The Suerannuation Fund is at risk from political meddling:
Now, Labour appears to be considering taking steps to require NZ Super to invest in a very specific way in a way no politician has tried to do before.
While no one from the Government is prepared to discuss the plans, it is understood that Economic Development Minister David Parker wants to carve off hundreds of millions of dollars of the Governments contributions to the Super Fund to be specifically invested into early stage companies.
This is often referred to as angel investment. . .
Angel investment is fine for individuals or private businesses it’s not appropriate for the Super Fund at the directive of politicians.
Leaving aside whether there is a lack of money for early stage companies, a view which is not universally held in the industry, there are bigger issues at play. Having politicians direct the investments of NZ Super is dangerous territory.
Carving up the Government’s contributions to the fund, and earmarking parts for specific areas appears to be a subtle way to direct the Super Fund’s investments. It could easily become a political tool if politicians were able to use their influence to change investment decisions.
Once the door to political influence is opened, it will be difficult to close again, and each idea from Parliament is likely to be more questionable than the last. . .
This is very dangerous territory:
The security of New Zealanders’ pensions is at put at risk if Economic Development Minister David Parker opens up the Super Fund to political interference, says the New Zealand Taxpayers’ Union.
Taxpayers’ Union spokesman Louis Houlbrooke says, “For seventeen years, the Super Fund has been managed independently from the politicians, invested with the sole purpose of maximising returns for the Kiwi taxpayer. This independence has served the Fund well, and increased the security of our pensions.”

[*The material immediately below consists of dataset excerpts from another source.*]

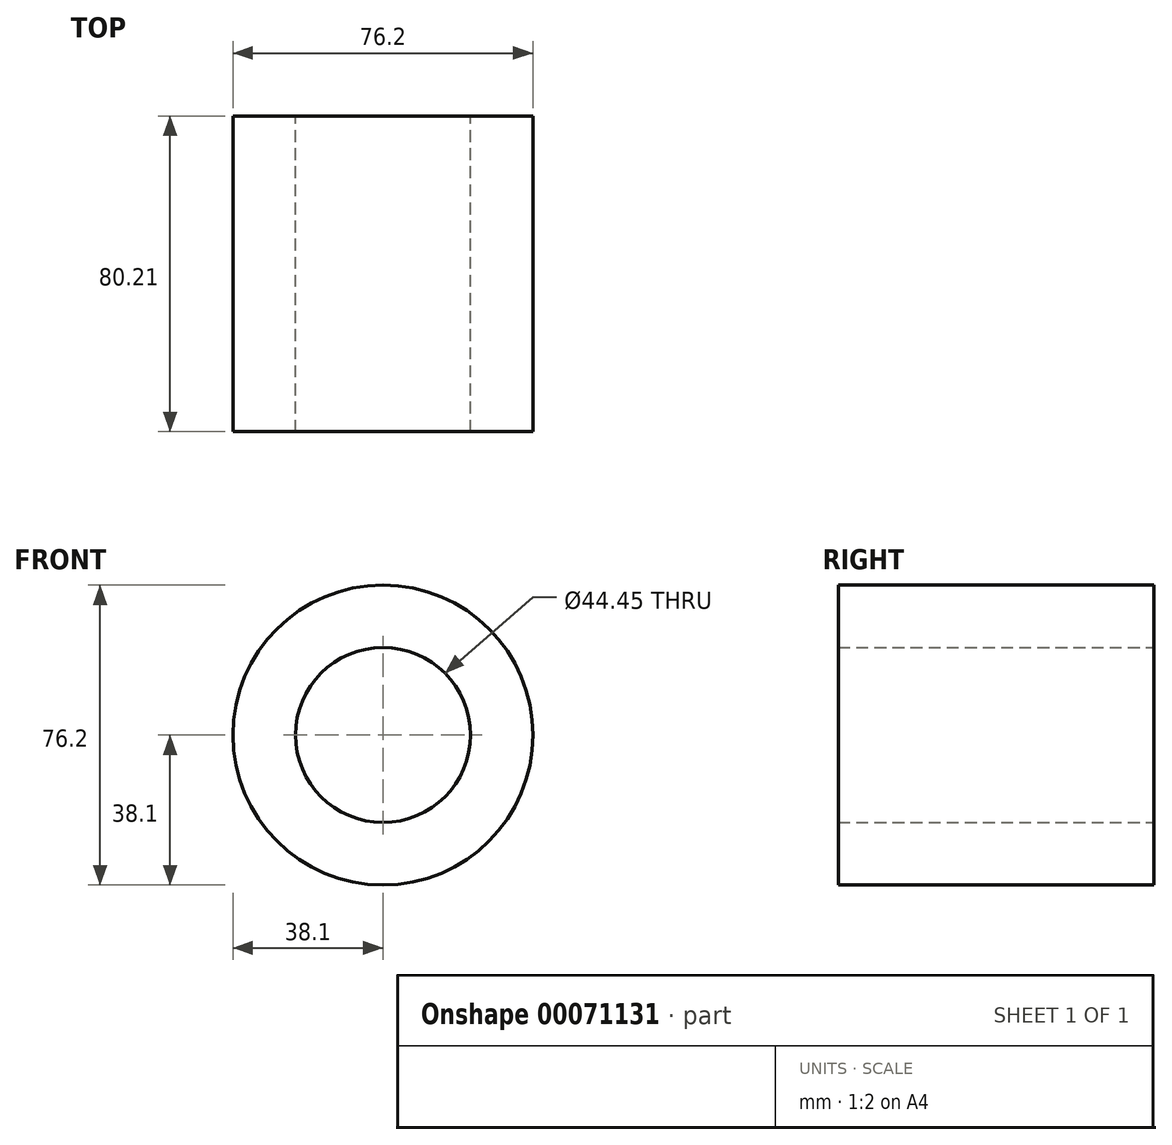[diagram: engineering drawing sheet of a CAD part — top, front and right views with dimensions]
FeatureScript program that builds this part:
annotation { "Feature Type Name" : "Feature", "Feature Type Description" : "" }
export const myFeature = defineFeature(function(context is Context, id is Id, definition is map)
    precondition{}
    {
        {
            var Q0;
            Q0=qCreatedBy(makeId("Front.planeOp"),FACE);
            var sketch = newSketch(context, id + "F0", { "sketchPlane" : qUnion([Q0])});
            skCircle(sketch, "E0", {"center": v(0, 0) * mm, "radius": 38.1 * mm});
            skCircle(sketch, "E1", {"center": v(0, 0) * mm, "radius": 22.23 * mm});
            skSolve(sketch);
        }
        {
            var Q0;
            Q0 = qSketchRegion(id + "F0", true);
            extrude(context, id + "F1", {"entities" : qUnion([Q0]), "depth" : 80.2 * mm});
        }
    });
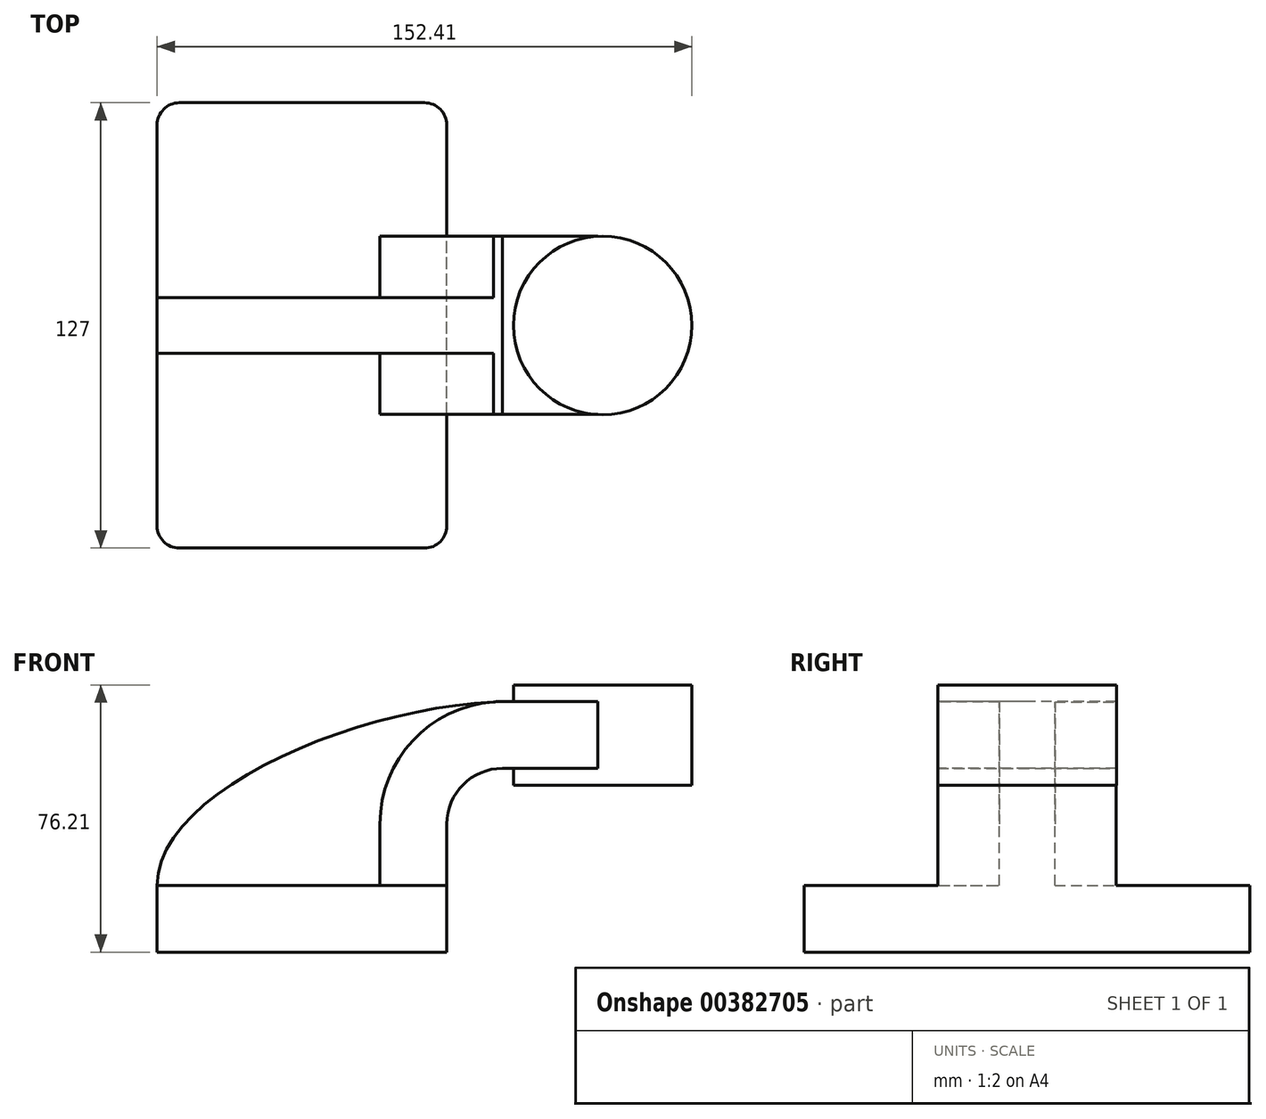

“The news that David Parker wants to fiddle with the Fund to skew investment towards particular types of companies should send a shiver down the spines of taxpayers.”
“If David Parker was some kind of investment guru, he’d be making millions in the private sector, not pursuing a career in politics. In fact, his investment decisions are guaranteed to be distorted by political motivations. This conflict of interest puts the security of our pensions at risk. The politicians need to stick to their core responsibilities and keep their grubby mitts off our Super!”
Putting money into the Super Fund instead of paying down debt is questionable.
But once it’s there, it needs to be invested wisely, not at political whim.
Having politicians direct where funds should be invested puts the Super Fund at risk and should not be countenanced.